> **WRITTEN REQUEST**:
Present every line from the start of the items through the line containing "చిత్రించవచ్చు" as a numbered list, skipping blank lines and leaving out the pictures.

(Data lines)
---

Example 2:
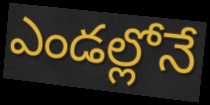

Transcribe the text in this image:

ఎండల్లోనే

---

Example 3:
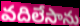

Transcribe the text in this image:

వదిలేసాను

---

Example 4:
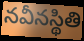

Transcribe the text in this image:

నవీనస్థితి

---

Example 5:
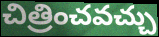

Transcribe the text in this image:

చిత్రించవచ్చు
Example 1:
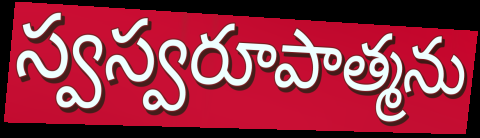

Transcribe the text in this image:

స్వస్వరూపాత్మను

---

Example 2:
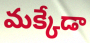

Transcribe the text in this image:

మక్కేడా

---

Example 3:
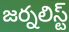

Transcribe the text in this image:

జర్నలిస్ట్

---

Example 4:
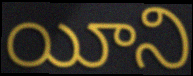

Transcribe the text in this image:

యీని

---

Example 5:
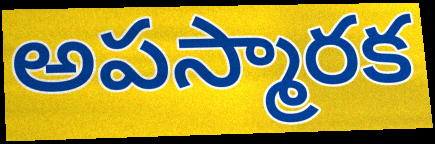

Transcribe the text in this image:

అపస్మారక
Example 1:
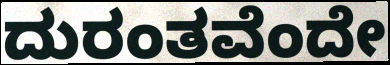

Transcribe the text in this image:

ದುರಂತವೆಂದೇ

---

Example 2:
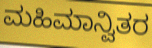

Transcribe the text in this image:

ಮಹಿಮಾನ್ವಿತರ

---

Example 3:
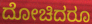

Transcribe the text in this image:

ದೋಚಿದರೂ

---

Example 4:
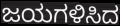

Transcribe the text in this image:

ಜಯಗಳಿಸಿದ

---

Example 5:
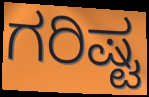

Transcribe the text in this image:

> **ANSWER BELOW**:
1. ---
2. Example 2:
3. Transcribe the text in this image:
4. ఎండల్లోనే
5. ---
6. Example 3:
7. Transcribe the text in this image:
8. వదిలేసాను
9. ---
10. Example 4:
11. Transcribe the text in this image:
12. నవీనస్థితి
13. ---
14. Example 5:
15. Transcribe the text in this image:
16. చిత్రించవచ్చు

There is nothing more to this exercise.